知らぬ間にいろいろと手を回されていたことに気がつき、佐和子は項垂れる。おそらく永徳は、人間としての視点が活かせる記事のトピックをあらかじめ用意していたのだ。そして佐和子が自力でそれをまとめ上げられるように、タネを撒いていた。
ありがたいような、悔しいような、複雑な心境だ。
「気分で動いているように見えて、本当は細々考えてくれているんだな。こんなに手をかけてもらっちゃって、申し訳ない……。早く、一人前にならないと」
気持ちを切り替えようと、佐和子は手元のお茶を口に含む。永徳との「デート」を思い出しながら骨子を作れば、面白いほど簡単に、記事の骨子は組み上がっていった。
出来上がった記事には、『あやかしだって楽しめる! 人間世界のテーマパークの巡り方』というタイトルが付けられた。まずは初回で紹介するのは、永徳と訪れた八景島シーパラダイス。チケットの買い方から、施設の特色や見どころ、注目のショーやアトラクションなどを紹介している。

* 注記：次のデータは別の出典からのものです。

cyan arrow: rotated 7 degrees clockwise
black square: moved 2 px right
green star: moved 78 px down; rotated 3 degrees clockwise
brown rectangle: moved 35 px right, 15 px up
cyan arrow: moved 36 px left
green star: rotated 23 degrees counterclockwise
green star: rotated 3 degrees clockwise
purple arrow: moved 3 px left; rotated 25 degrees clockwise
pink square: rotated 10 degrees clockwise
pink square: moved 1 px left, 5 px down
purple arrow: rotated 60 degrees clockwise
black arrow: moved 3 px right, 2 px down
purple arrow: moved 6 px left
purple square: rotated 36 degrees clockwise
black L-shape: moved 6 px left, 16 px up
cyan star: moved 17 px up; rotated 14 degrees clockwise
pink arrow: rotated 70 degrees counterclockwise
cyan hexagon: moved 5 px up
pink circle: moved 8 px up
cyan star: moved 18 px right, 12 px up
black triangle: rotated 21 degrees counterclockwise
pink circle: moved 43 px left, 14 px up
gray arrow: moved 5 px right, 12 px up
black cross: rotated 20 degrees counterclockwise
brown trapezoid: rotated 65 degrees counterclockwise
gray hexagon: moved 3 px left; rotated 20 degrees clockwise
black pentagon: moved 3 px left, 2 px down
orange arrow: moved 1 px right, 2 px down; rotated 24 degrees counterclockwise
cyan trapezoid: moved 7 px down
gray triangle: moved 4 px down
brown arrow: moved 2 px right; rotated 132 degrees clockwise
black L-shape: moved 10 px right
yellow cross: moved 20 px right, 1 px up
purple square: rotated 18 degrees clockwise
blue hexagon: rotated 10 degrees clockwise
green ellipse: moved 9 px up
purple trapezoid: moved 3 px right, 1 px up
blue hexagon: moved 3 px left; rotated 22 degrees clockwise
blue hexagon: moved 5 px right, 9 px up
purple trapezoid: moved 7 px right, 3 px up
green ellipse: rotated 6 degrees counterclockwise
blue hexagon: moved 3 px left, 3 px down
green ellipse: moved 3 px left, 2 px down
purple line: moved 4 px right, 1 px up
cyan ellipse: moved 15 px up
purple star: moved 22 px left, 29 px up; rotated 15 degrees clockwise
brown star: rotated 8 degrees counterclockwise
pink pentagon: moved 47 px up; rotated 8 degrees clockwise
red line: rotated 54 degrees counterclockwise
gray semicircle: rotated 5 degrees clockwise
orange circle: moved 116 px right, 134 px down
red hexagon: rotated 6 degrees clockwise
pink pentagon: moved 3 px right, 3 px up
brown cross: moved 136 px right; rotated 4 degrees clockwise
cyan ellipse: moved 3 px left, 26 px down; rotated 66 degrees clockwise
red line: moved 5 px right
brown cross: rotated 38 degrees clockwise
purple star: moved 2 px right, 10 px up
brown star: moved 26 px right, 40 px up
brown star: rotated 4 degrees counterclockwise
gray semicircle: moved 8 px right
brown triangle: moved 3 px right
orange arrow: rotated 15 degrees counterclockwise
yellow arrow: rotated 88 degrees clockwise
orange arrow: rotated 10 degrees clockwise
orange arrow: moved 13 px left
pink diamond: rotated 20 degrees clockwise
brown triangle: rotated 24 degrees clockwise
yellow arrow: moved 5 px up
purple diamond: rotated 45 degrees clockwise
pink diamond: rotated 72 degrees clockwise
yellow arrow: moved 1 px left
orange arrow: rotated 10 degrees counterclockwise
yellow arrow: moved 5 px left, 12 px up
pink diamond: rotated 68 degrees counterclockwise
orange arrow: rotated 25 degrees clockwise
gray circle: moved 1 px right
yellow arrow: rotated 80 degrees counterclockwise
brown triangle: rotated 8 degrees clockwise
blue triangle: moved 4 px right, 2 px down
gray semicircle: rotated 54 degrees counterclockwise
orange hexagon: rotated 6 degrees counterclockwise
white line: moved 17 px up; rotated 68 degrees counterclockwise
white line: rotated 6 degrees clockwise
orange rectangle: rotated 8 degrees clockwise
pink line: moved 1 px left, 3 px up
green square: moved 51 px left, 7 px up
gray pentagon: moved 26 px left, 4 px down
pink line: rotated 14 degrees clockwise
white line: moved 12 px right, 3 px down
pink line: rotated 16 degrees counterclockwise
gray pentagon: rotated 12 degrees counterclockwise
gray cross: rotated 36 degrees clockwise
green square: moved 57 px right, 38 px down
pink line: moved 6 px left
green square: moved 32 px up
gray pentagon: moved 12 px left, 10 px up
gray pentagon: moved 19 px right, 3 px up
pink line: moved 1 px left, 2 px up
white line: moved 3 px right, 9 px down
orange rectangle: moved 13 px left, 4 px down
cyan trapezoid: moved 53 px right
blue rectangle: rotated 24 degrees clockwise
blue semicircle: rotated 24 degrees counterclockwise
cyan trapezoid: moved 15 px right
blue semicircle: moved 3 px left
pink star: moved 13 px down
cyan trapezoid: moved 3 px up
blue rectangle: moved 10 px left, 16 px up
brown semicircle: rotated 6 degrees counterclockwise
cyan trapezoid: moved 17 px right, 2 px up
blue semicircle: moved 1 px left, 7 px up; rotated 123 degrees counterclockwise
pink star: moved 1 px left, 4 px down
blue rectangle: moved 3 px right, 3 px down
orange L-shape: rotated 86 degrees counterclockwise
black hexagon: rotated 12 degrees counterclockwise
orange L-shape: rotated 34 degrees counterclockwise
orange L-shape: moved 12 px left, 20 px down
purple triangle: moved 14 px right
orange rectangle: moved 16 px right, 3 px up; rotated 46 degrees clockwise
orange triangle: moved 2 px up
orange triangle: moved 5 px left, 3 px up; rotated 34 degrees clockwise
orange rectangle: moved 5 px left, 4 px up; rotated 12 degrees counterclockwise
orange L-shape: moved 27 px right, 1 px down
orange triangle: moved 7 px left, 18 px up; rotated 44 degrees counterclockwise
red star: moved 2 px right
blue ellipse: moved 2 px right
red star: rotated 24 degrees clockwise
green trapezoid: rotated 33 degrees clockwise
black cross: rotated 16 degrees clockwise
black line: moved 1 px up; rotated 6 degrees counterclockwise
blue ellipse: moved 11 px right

そして人間に紛れる際の注意点、浮かないファッションのポイントなど、あやかしがつまずきそうなポイントについては、「絶対守るべき注意事項」という項でまとめた。これは刹那の悩みを解決したときのことや、永徳が投げかけてきた不可解な質問がベースになった。人間とあやかしの考え方の違いを考慮しながら、彼らが騒ぎを起こさないよう、また奇異の目で見られることのないようにとの配慮である。
「佐和子、昨日公開した記事の閲覧数でてるわよ!」
刹那に呼ばれて、慌てて彼女の隣にやってきた佐和子は、刹那のパソコンに映し出された折れ線グラフを覗き込んだ。
「ど、ど、ど、どうだった?」
佐和子が作成した記事は、同種の記事の平均ページ閲覧数の少し下くらい。初めての記事としては「まあまあ」の結果だった。
「平均以下かあ……」
「あのねえ、はなからそんなにうまくいくわけないでしょ」
肩を落とす佐和子の背中を、刹那はバチン、と叩く。
「でも、ほら、見てみなさいよ、これ」
「え、これって」
刹那は佐和子に一枚の紙を手渡す。そこには短い文章でこう書かれていた。
『人間世界のテーマパークの記事、斬新で大変興味深く。是非今後も別の場所を取り上げていただきたい』
「それ、お問い合わせフォームにね、この記事に対するご意見ってことで来てたのよ。こういう系統の記事は、シリーズでやれば過去記事も回遊してもらえることが多いから。続けてみたらいいんじゃない? せっかくだから、このご意見への返信はあんたに頼むわ」
印刷された文字をまじまじと見て、佐和子の手に力がこもった。
人間社会から弾き出されてしまった自分でも、認めてくれる誰かがいる。それがただただ嬉しくて。化粧室に向かうふりをしたそのさきで、佐和子はひとり涙した。